Medgar Evers



Captain Ralph Hargrove of the Jackson Police Department with the .30-calibre rifle used to assassinate civil rights activist Medgar Evers (37).

 The assassination took place on June 12th, 1963, outside of Evers’ home in Jackson, Mississippi. The killer, 42-year-old Byron De La Beckwith, fired a single (and fatal) shot from the bolt-action M1917 Enfield rifle which struck Evers in the back. Beckwith was a Klansman who hated Evers for his work as the field secretary of the NAACP in Mississippi. Earlier in the day, President Kennedy had given an atypically supportive speech of civil rights on television - which may have served to further enrage Beckwith and spur him to violence.

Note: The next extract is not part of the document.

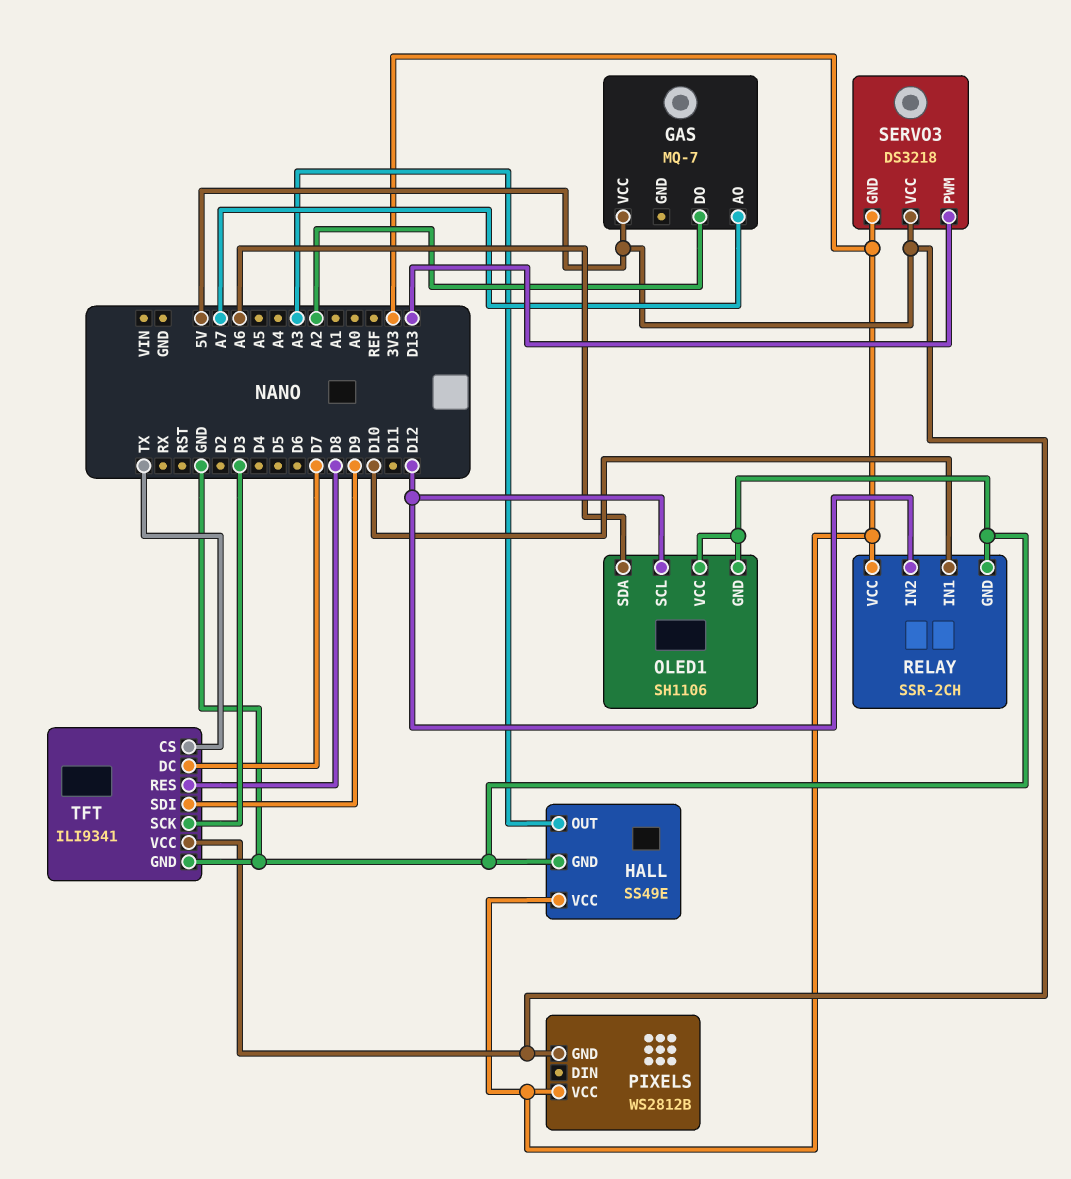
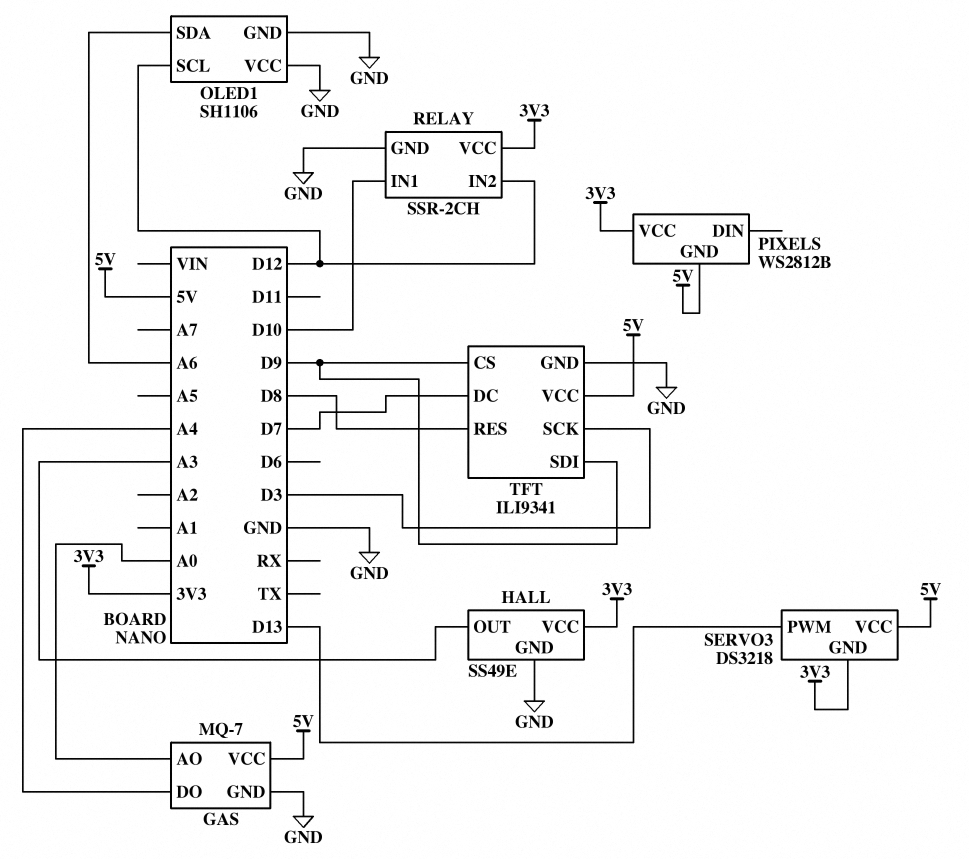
GAS pin AO: A7 -> A0
GAS pin DO: A2 -> A4
GAS pin GND: none -> GND
TFT pin CS: TX -> D9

The first two attempts to try Beckwith for murder failed, with both trials ending in a hung jury. Only on the third attempt was the state successful in its prosecution. While the first two juries were entirely constituted of white people, the third trial was put before a jury of eight black people and four white people. This jury voted unanimously to convict Beckwith of first-degree murder, with him being sentenced to life imprisonment without any chance of parole. Prior to this sentence, Beckwith had already spent three years in prison in Louisiana for plotting to assassinate A.I. Botnick, a regional director of the ADL. Beckwith died in prison due to heart disease aged 80 on January 21st, 2001.